Des émeutes de 2011 au Brexit
L’histoire débute en 2010 pour se terminer en 2018, deux ans après le référendum sur le Brexit. On y retrouve, entre Birmingham et Londres, la famille Trotter et ses amis. Benjamin, le Candide de service, a désormais 50 ans et essaie d’écrire l’œuvre de sa vie. Doug est un éditorialiste de renom. Loïs, la sœur de Benjamin est toujours aussi mal dans sa peau tandis que Sophie, sa fille, est une brillante universitaire.
À travers ces personnages, Jonathan Coe fait vivre à ses lecteurs les soubresauts politiques et sociaux d’une décennie qui verra les émeutes de Londres en 2011, les JO de 2012 et la montée du rejet européen porté par des groupes et individus aux intérêts très variables… Le tout pour en arriver à ce jour funeste (pour Coe) de juin 2016 où l’Angleterre a choisi de quitter l’Europe.
«Merde au Brexit» finit par crier le peu politisé Benjamin. Et dans le cri de ce personnage qui lui ressemble sans doute un peu, Jonathan Coe fait passer tout le désarroi d'une nation. Mieux (ou pire) en analysant finement comment l'austérité, le nationalisme, la peur du futur a transformé la société anglaise, c'est aussi le procès politique d'une époque que fait l'auteur.

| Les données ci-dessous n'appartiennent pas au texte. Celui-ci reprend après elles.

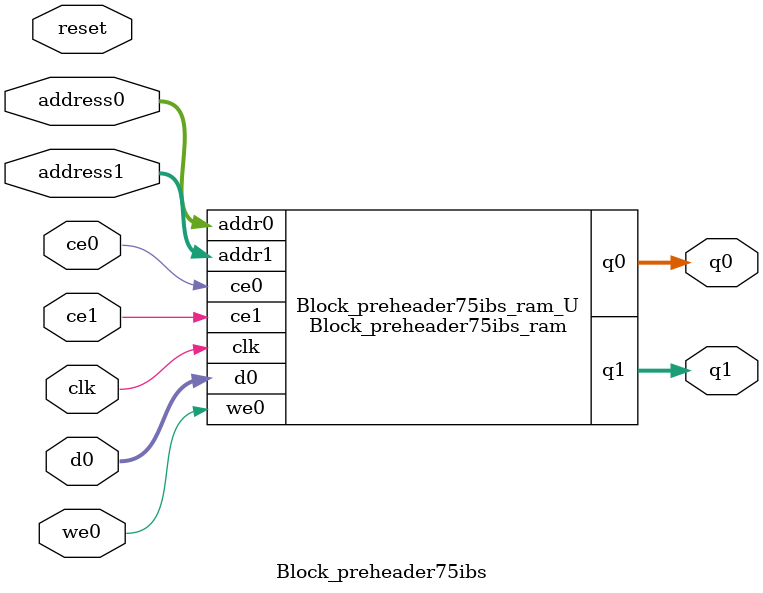
<source format=v>
`timescale 1 ns / 1 ps
module Block_preheader75ibs_ram (addr0, ce0, d0, we0, q0, addr1, ce1, q1,  clk);

parameter DWIDTH = 5;
parameter AWIDTH = 20;
parameter MEM_SIZE = 819200;

input[AWIDTH-1:0] addr0;
input ce0;
input[DWIDTH-1:0] d0;
input we0;
output reg[DWIDTH-1:0] q0;
input[AWIDTH-1:0] addr1;
input ce1;
output reg[DWIDTH-1:0] q1;
input clk;

(* ram_style = "block" *)reg [DWIDTH-1:0] ram[0:MEM_SIZE-1];




always @(posedge clk)  
begin 
    if (ce0) begin
        if (we0) 
            ram[addr0] <= d0; 
        q0 <= ram[addr0];
    end
end


always @(posedge clk)  
begin 
    if (ce1) begin
        q1 <= ram[addr1];
    end
end


endmodule

`timescale 1 ns / 1 ps
module Block_preheader75ibs(
    reset,
    clk,
    address0,
    ce0,
    we0,
    d0,
    q0,
    address1,
    ce1,
    q1);

parameter DataWidth = 32'd5;
parameter AddressRange = 32'd819200;
parameter AddressWidth = 32'd20;
input reset;
input clk;
input[AddressWidth - 1:0] address0;
input ce0;
input we0;
input[DataWidth - 1:0] d0;
output[DataWidth - 1:0] q0;
input[AddressWidth - 1:0] address1;
input ce1;
output[DataWidth - 1:0] q1;



Block_preheader75ibs_ram Block_preheader75ibs_ram_U(
    .clk( clk ),
    .addr0( address0 ),
    .ce0( ce0 ),
    .we0( we0 ),
    .d0( d0 ),
    .q0( q0 ),
    .addr1( address1 ),
    .ce1( ce1 ),
    .q1( q1 ));

endmodule


</source>
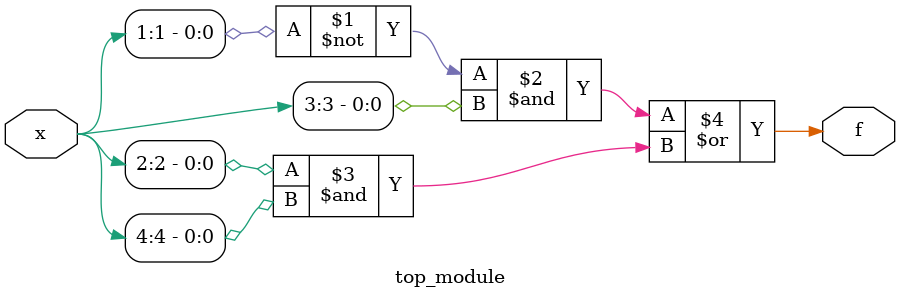
<source format=v>
module top_module (
    input [4:1] x, 
    output f );
    
    assign f = (~x[1] & x[3]) | (x[2] & x[4]);

endmodule
</source>
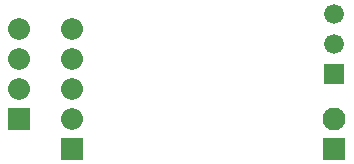
<source format=gbs>
G04 #@! TF.GenerationSoftware,KiCad,Pcbnew,(5.1.5)-3*
G04 #@! TF.CreationDate,2019-12-28T17:54:17-06:00*
G04 #@! TF.ProjectId,tymkrs_Cyphercon_2020_IRhack,74796d6b-7273-45f4-9379-70686572636f,V0*
G04 #@! TF.SameCoordinates,Original*
G04 #@! TF.FileFunction,Soldermask,Bot*
G04 #@! TF.FilePolarity,Negative*
%FSLAX46Y46*%
G04 Gerber Fmt 4.6, Leading zero omitted, Abs format (unit mm)*
G04 Created by KiCad (PCBNEW (5.1.5)-3) date 2019-12-28 17:54:17*
%MOMM*%
%LPD*%
G04 APERTURE LIST*
%ADD10O,1.852400X1.852400*%
%ADD11R,1.852400X1.852400*%
%ADD12C,1.952400*%
%ADD13R,1.952400X1.952400*%
%ADD14C,1.676400*%
%ADD15R,1.676400X1.676400*%
G04 APERTURE END LIST*
D10*
X137160000Y-78740000D03*
X137160000Y-81280000D03*
X137160000Y-83820000D03*
D11*
X137160000Y-86360000D03*
D10*
X141605000Y-78740000D03*
X141605000Y-81280000D03*
X141605000Y-83820000D03*
X141605000Y-86360000D03*
D11*
X141605000Y-88900000D03*
D12*
X163830000Y-86360000D03*
D13*
X163830000Y-88900000D03*
D14*
X163830000Y-77470000D03*
X163830000Y-80010000D03*
D15*
X163830000Y-82550000D03*
M02*

</source>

Humour anglais et mélancolie
Sans aucun doute c'est «le» roman du Brexit qu'a écrit Jonathan Coe. Et comme toujours, avec cet humour typiquement anglais mêlé d'une certaine mélancolie. Un roman qu'on ne quitte plus une fois entamé, emporté par l'histoire de ces personnages qui nous ressemblent aussi un peu. Ajoutons qu'il n'est pas nécessaire d'avoir lu Bienvenue au club et Le cercle fermé pour comprendre ce troisième opus de la série. Même s'il y a un risque sérieux qu'après l'avoir lu, vous vous précipitiez dans une librairie pour les acheter…
Jonathan Coe, «Le cœur de l’Angleterre», Gallimard, 549 p.